Steven Seagal

To be honest we here at deadman/party love the early films of Mr. Seagal, the quartet of low-brow odes to masculinity that precede Under Siege.  There is perhaps nothing finer than watching a grown man play pretend and then lay to waste ten men, not altogether or even two tn2_steven_seagal_4at a time, but ten men one by one by one.  But we must punch this bloated sack of stupidity, though not for the low satisfaction of deflating a gasbag that thinks he is suuuuuch a tough guy.

A lifetime of self-mocking commercials made long after relevance cannot change how unspeakably awful an actor is.  In fact, Mr. Seagal’s desperate pleas for acceptance (and attention) make him all the more disgusting.  It isn’t that we do not appreciate self mockery, it just seems a little sour when the last twenty-three movies he has made–this is twenty-three out of a grand total of thirty-five–have gone straight to DVD.  Certainly he did not feel so humble at the height of his career when he uttered, “I am hoping that I can be known as a great writer and actor some day, rather than a sex symbol.” Keep reaching for that rainbow buddy.
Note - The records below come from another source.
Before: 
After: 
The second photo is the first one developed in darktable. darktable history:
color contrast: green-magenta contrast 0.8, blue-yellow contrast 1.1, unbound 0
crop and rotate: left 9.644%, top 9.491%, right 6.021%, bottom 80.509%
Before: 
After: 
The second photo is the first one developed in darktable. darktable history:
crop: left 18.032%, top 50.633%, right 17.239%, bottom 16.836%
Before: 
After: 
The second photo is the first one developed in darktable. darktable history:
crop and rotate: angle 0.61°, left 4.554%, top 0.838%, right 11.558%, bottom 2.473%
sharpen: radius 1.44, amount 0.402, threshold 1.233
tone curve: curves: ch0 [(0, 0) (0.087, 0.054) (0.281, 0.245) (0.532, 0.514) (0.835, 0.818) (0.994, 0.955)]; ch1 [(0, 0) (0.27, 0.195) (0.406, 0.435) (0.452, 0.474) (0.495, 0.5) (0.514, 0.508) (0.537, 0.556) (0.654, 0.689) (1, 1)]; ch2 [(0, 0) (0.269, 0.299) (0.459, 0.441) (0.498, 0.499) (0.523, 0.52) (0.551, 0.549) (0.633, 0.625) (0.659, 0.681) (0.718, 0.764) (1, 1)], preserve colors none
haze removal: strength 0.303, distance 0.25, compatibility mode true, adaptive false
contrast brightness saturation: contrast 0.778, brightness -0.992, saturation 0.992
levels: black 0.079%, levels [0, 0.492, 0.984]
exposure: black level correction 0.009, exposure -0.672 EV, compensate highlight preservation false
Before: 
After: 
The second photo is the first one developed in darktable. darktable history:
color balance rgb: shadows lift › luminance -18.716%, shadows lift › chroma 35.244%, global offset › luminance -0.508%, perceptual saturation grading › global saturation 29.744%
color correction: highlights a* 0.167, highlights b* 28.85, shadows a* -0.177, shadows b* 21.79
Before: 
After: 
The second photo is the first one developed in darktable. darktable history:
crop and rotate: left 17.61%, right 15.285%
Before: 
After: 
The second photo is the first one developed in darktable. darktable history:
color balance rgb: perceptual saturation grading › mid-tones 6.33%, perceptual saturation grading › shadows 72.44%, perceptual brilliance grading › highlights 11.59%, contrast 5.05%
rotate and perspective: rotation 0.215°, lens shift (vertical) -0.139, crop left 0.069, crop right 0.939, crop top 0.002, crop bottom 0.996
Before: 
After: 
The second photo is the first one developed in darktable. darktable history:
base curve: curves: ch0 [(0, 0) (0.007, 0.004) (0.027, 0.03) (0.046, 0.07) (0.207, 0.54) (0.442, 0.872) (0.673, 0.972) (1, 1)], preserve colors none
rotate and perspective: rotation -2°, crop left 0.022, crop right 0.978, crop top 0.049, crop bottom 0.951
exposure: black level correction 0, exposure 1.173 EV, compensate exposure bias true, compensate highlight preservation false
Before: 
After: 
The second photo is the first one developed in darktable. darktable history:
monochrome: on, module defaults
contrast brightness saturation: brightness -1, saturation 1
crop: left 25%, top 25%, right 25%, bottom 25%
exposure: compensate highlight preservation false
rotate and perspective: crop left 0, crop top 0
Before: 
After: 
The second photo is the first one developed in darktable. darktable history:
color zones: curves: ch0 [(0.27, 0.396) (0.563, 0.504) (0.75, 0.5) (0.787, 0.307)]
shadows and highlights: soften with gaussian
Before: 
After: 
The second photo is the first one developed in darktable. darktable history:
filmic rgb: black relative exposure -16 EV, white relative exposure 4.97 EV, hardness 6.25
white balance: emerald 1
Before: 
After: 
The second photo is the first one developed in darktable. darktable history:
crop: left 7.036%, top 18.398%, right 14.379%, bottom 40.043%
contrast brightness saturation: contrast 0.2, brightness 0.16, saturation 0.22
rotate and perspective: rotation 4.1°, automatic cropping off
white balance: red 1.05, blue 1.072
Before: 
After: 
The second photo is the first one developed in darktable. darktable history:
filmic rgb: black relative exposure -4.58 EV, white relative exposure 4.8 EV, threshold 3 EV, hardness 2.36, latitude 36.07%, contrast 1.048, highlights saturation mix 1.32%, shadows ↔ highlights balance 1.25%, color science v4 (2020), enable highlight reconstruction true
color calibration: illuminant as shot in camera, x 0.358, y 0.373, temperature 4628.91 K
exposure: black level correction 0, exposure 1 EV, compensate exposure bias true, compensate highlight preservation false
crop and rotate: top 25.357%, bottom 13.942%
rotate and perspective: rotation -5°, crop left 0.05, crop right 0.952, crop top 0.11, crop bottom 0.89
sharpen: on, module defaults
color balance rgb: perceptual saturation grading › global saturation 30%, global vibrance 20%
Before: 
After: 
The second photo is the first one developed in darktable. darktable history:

What may be more amazing than his failed attempt to emulate Orson Welles is how he shows “his deep love and care for others is exemplified in his commitment to do his part to make this a better world.” The above is taken directly from the Philanthropy page of his website, which is next to the page featuring his collection of “classics [and] some of today’s hottest axes” complete with a teenager’s bragging descriptions of just how rare each guitar is.  He saved a puppy in a garbage bag thrown out of a car window in the movie where he murders somewhere in the neighborhood of 45 people in order to exact his revenge on the man who killed his friend, aptly titled Out for Justice.  And he also made a movie in which he murders a bunch of people in Alaska for harming the earth.  Not to be confused with the movie in which he murders a bunch of people for harming the earth in Montana and the other movie in which he murders a bunch of people for harming the earth in Kentucky. It is obvious that no one has a tighter grip on the teachings of the Buddha than Steven Seagal, except perhaps a stoned college student.

And besides being an accomplished martial artist, writer, director, producer and activist Mr. Seagal has also committed the greatest sin any actor can commit: claiming to be a musician.  And not just any type of musician but a blues musician, if you can call this the blues.  More surreal than a Fellini picture, the video was once described by an acquaintance as “R&B, or at least Steven Seagal’s version of it, accompanied by images of him marrying his Thai child bride.”  Perhaps worse, his albums are entitled Mojo Priest and Crystal Cave, enough even to make the members of Ten Gallon Sack (every Tuesday, Thursday and Sunday Night down at Snappers.  Dollar Drafts on Tuesday!) blush.  Anyone interested in knowing more can click here.

But before this turns into a book (or sutra, if you will)  we must finally declare our intentions to attack him and punch him, not one by one, but as an editorial board for the first time in his life.


2 responses to “Steven Seagal

  1. I disagree, Steven is a pretty good musician considering it is just a hobby.

  2. I just realized that he looks a lot like a more/less bloated Jim Belushi.